**Problem requirements**
Begin with the opening line of the records and extract each line through the one holding "-147,6 +147,7 @@"; pictures are not part of the copy.

Web page revision data

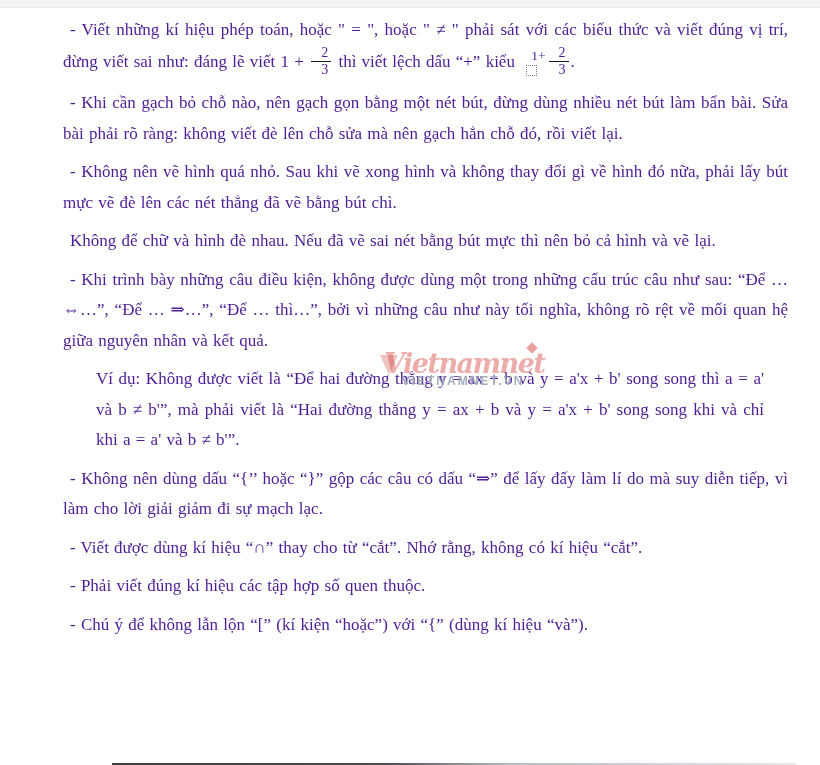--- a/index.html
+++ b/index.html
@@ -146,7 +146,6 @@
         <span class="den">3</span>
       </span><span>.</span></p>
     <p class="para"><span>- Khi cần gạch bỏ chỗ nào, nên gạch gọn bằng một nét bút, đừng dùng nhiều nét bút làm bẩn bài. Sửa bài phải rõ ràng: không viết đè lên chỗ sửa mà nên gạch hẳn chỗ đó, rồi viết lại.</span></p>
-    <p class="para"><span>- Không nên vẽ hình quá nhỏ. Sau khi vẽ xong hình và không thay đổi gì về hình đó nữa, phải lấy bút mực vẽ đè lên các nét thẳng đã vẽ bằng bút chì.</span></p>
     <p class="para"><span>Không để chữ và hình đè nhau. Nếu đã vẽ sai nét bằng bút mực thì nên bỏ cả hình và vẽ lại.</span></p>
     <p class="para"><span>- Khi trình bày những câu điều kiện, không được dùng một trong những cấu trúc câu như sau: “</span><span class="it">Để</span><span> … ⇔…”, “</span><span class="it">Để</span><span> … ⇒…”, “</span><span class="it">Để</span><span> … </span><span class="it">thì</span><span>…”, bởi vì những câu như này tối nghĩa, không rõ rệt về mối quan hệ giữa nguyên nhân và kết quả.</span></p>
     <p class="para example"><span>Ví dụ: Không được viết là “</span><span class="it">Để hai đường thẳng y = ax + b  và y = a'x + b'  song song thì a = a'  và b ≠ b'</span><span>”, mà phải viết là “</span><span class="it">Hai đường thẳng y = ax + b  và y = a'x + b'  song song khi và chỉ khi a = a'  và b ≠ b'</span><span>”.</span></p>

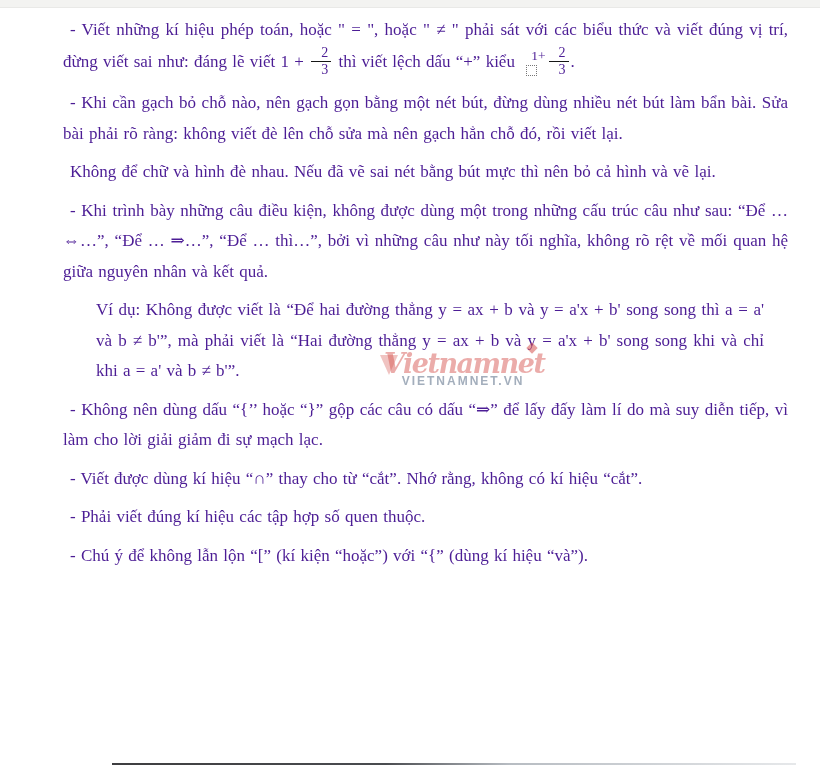--- a/index.html
+++ b/index.html
@@ -147,6 +147,7 @@
       </span><span>.</span></p>
     <p class="para"><span>- Khi cần gạch bỏ chỗ nào, nên gạch gọn bằng một nét bút, đừng dùng nhiều nét bút làm bẩn bài. Sửa bài phải rõ ràng: không viết đè lên chỗ sửa mà nên gạch hẳn chỗ đó, rồi viết lại.</span></p>
     <p class="para"><span>Không để chữ và hình đè nhau. Nếu đã vẽ sai nét bằng bút mực thì nên bỏ cả hình và vẽ lại.</span></p>
+    <p class="para"><span>- Tránh trình bày lộn xộn, rườm rà, gây khó hiểu cho người chấm. Trong bài làm, nên đánh số các điều mà ở bên dưới cần nhắc lại bởi (1), (2), … để lời giải gọn hơn và người chấm dễ hiểu.</span></p>
     <p class="para"><span>- Khi trình bày những câu điều kiện, không được dùng một trong những cấu trúc câu như sau: “</span><span class="it">Để</span><span> … ⇔…”, “</span><span class="it">Để</span><span> … ⇒…”, “</span><span class="it">Để</span><span> … </span><span class="it">thì</span><span>…”, bởi vì những câu như này tối nghĩa, không rõ rệt về mối quan hệ giữa nguyên nhân và kết quả.</span></p>
     <p class="para example"><span>Ví dụ: Không được viết là “</span><span class="it">Để hai đường thẳng y = ax + b  và y = a'x + b'  song song thì a = a'  và b ≠ b'</span><span>”, mà phải viết là “</span><span class="it">Hai đường thẳng y = ax + b  và y = a'x + b'  song song khi và chỉ khi a = a'  và b ≠ b'</span><span>”.</span></p>
     <p class="para"><span>- Không nên dùng dấu “{’’ hoặc “}” gộp các câu có dấu “⇒” để lấy đấy làm lí do mà suy diễn tiếp, vì làm cho lời giải giảm đi sự mạch lạc.</span></p>

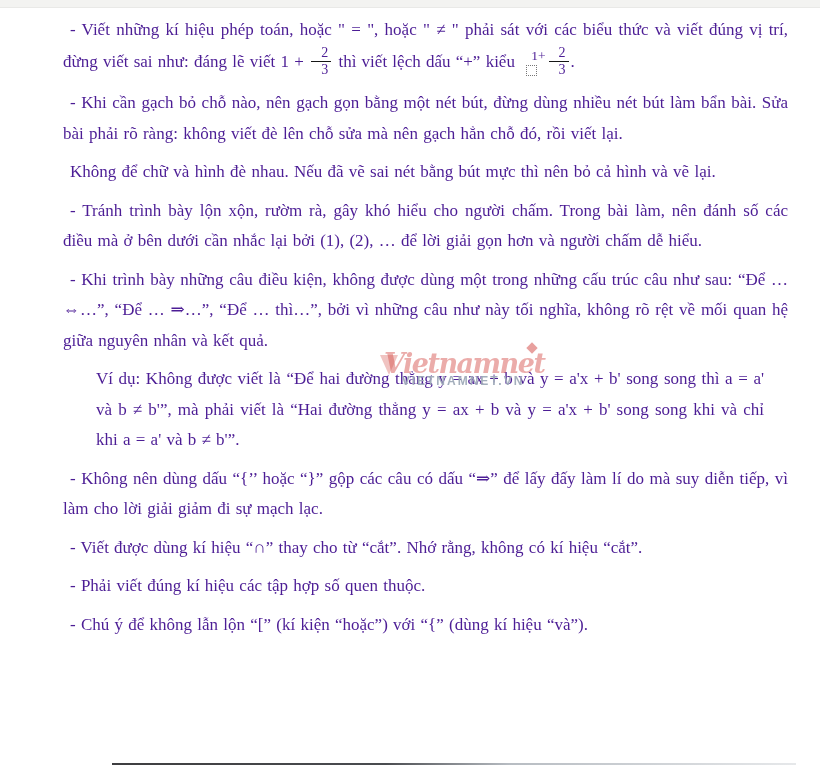--- a/index.html
+++ b/index.html
@@ -154,6 +154,7 @@
     <p class="para"><span>- Viết được dùng kí hiệu “∩” thay cho từ “</span><span class="it">cắt</span><span>”. Nhớ rằng, không có kí hiệu “</span><span class="it">cắt</span><span>”.</span></p>
     <p class="para"><span>- Phải viết đúng kí hiệu các tập hợp số quen thuộc.</span></p>
     <p class="para"><span>- Chú ý để không lẫn lộn “[” (kí kiện “</span><span class="it">hoặc</span><span>”) với “{” (dùng kí hiệu “</span><span class="it">và</span><span>”).</span></p>
+    <p class="para"><span>- Không được viết câu kiểu như “theo Cô-si” thay cho “theo bất đẳng thức Cô-si”.</span></p>
   </div>
 
 <div class="watermark">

**Your solution**
--- a/index.html
+++ b/index.html
@@ -146,7 +146,6 @@
         <span class="den">3</span>
       </span><span>.</span></p>
     <p class="para"><span>- Khi cần gạch bỏ chỗ nào, nên gạch gọn bằng một nét bút, đừng dùng nhiều nét bút làm bẩn bài. Sửa bài phải rõ ràng: không viết đè lên chỗ sửa mà nên gạch hẳn chỗ đó, rồi viết lại.</span></p>
-    <p class="para"><span>- Không nên vẽ hình quá nhỏ. Sau khi vẽ xong hình và không thay đổi gì về hình đó nữa, phải lấy bút mực vẽ đè lên các nét thẳng đã vẽ bằng bút chì.</span></p>
     <p class="para"><span>Không để chữ và hình đè nhau. Nếu đã vẽ sai nét bằng bút mực thì nên bỏ cả hình và vẽ lại.</span></p>
     <p class="para"><span>- Khi trình bày những câu điều kiện, không được dùng một trong những cấu trúc câu như sau: “</span><span class="it">Để</span><span> … ⇔…”, “</span><span class="it">Để</span><span> … ⇒…”, “</span><span class="it">Để</span><span> … </span><span class="it">thì</span><span>…”, bởi vì những câu như này tối nghĩa, không rõ rệt về mối quan hệ giữa nguyên nhân và kết quả.</span></p>
     <p class="para example"><span>Ví dụ: Không được viết là “</span><span class="it">Để hai đường thẳng y = ax + b  và y = a'x + b'  song song thì a = a'  và b ≠ b'</span><span>”, mà phải viết là “</span><span class="it">Hai đường thẳng y = ax + b  và y = a'x + b'  song song khi và chỉ khi a = a'  và b ≠ b'</span><span>”.</span></p>

--- a/index.html
+++ b/index.html
@@ -147,6 +147,7 @@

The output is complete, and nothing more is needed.